LOGAN [Review]

The year is 2029 and mutants are a quickly disappearing species. No new mutants having been born in years. Logan — known the world over as the mighty X-Man, Wolverine — works as a hired driver in dusty towns along America’s heavily guarded southern border. He works to buy the costly medication needed to slow his friend and mentor, Charlies Xavier’s neurological deterioration — a dangerous condition for the world’s most powerful mind. Logan’s powers are also diminishing, his aging body weaker and slower to heal, and he drinks heavily to keep the pain at bay. Their lives are hard and surviving is a daily struggle — a sorry reward for years spent saving the world from certain doom.

The year is 2017 and Hugh Jackman is finally retiring from the role he’s played for 17 years. Wolverine was Jackman’s first major film role and 2000’s X-Men his first Hollywood picture. Over the course of the eight films that followed (which include some of the series’ best, like X2, and the worst, like X-Men Origins: Wolverine) Jackman became synonymous not only with the Wolverine character, but the X-Men brand. Even when it didn’t make a lot of sense to include him, like with last year’s bloated X-Men: Apocalypse, filmmakers recognized his draw and appeal, squeezing in a Wolverine cameo in anyway they could.

Audiences have gone on a journey with Jackman, but it is time for that journey to come to an end. Logan is that final chapter, and it is a most fitting finale. I am not ashamed to admit that as the credits rolled, I had tears streaming. Logan is emotional, almost funeral-like, but very satisfying. It is without a doubt the best solo-outing for Wolverine (granted, that’s a low bar to clear), but it is also one of the best X-Men movies, period. Logan deserves a place among the upper echelon of FOX’s messy and convoluted X-Men universe, right next to X2, First Class, and Deadpool.
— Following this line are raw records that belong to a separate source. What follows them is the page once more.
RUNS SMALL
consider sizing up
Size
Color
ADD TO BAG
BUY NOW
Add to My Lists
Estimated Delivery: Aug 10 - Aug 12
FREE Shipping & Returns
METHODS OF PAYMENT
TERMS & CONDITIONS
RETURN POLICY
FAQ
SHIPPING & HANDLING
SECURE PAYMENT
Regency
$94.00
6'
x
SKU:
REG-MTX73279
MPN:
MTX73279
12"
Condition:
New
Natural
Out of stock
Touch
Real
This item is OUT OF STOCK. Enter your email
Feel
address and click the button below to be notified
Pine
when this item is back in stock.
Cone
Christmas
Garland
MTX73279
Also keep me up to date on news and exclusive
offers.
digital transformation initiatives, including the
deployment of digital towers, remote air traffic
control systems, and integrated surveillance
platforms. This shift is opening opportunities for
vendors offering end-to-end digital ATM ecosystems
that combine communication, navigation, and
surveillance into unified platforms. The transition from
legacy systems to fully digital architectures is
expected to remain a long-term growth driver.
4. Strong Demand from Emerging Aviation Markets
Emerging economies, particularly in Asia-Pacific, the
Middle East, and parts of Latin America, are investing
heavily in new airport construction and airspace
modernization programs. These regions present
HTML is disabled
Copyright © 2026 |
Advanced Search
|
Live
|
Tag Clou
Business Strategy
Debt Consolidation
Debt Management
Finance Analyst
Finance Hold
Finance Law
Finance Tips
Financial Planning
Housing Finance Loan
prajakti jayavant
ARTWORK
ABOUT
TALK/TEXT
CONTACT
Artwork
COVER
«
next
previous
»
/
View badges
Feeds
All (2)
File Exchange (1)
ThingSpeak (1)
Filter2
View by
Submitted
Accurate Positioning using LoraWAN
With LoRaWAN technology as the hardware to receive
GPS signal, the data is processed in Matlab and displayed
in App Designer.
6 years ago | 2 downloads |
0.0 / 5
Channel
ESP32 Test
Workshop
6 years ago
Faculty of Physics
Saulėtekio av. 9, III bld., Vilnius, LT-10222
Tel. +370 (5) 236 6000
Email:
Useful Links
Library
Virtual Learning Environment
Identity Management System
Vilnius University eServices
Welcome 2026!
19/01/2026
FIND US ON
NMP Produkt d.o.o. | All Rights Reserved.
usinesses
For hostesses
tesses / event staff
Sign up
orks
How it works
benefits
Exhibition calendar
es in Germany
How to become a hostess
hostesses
More western than superhero movie, more character study than comic book action, Logan is the second attempt at a Wolverine movie from director James Mangold. After promising a more grounded and introspective look at the hero with 2013’s The Wolverine, he actually delivers that with Logan. Influences from Mangold’s previous work on films like Walk the Line and the 3:10 to Yuma remake are evident, but so is inspiration pulled from Paper Moon, The Wrestler, and most overtly, Shane — a film that actually has role to play within Logan.

Jackman gives his all in this final performance, matching the ferociousness of his much younger portrayals (at one point even quite literally). Yet, there’s also a frailty to Logan, a weariness he can’t quite shake. Sure, he can still slash and stab, in this film eviscerating bad guys in the most bloody fashion (thank you R-rating), but he can’t bounce back like before. Still, though hobbled, Logan remains determined and devoted, tirelessly caring for a sick and deranged Xavier. Compassion has always been key to Jackman’s portrayal of Wolverine, and in Logan it’s again emphasized, even when masked by loneliness and self-pity.

Speaking of Xavier, Logan is also the last bow for Patrick Stewart’s Professor X — a character so crucial to FOX’s X-universe, there are two of them. In Logan, Xavier is at his absolute lowest, haunted by an event so horrible and traumatic it’s better left unsaid. This is an Xavier we’ve never seen before, kept either in a medicated fog or in the throes of dangerous seizures. This is a man who spent his entire life trying to help, only to have his own aging mind and body betray him. Stewart is in top form, bringing an incredible well of sadness to Charles, but also a lot of humor. Seriously, though there’s nothing funny about their bleak situation, Stewart creates wonderful, heartwarming and funny moments as only such a brilliant actor can.

Both Jackman and Stewart are a tour de force in Logan, giving performances that redefine what we’ve come to expect of the “superhero” genre. And while Logan marks their final performances as both Wolverine and Professor X, do not weep for the future of the X-franchise. It is bright and it’s name is Daphne Keen. For a film that is awash in despair, Keen’s Laura/X-23 is a shining star, capable of both sharing and occasionally stealing the limelight from her more experienced co-stars. She does a lot with very little, using her incredibly expressive eyes to deliver a wide range of emotions: hostility, fear, anguish, disdain, sympathy, acceptance. The bond she forms with Logan is the very heart of the film, giving both him and Xavier a final mission, some purpose in a world that’s through with mutants. She’s also a tiny powerhouse, and whenever she gets to unleash her claws — either alone or teamed with Logan — it is a treat of hyper-violence.

Logan is a film that hits as hard as it does because of all that has come before it. After Deadpool, FOX had the confidence to give Logan the R-rating which allows it to go as far as it needs in order to tell a brutal and beautiful story. In a world saturated in superhero movies, Logan stands in stark contrast, giving us heroes that aren’t as super as we’d expect, but are all the more heroic in spite of that. And after pouring nearly two decades into the role of Wolverine, Jackman is allowed what many actors never are — a perfect ending and fond farewell to a character that is immensely important to him, us, and comic book cinema.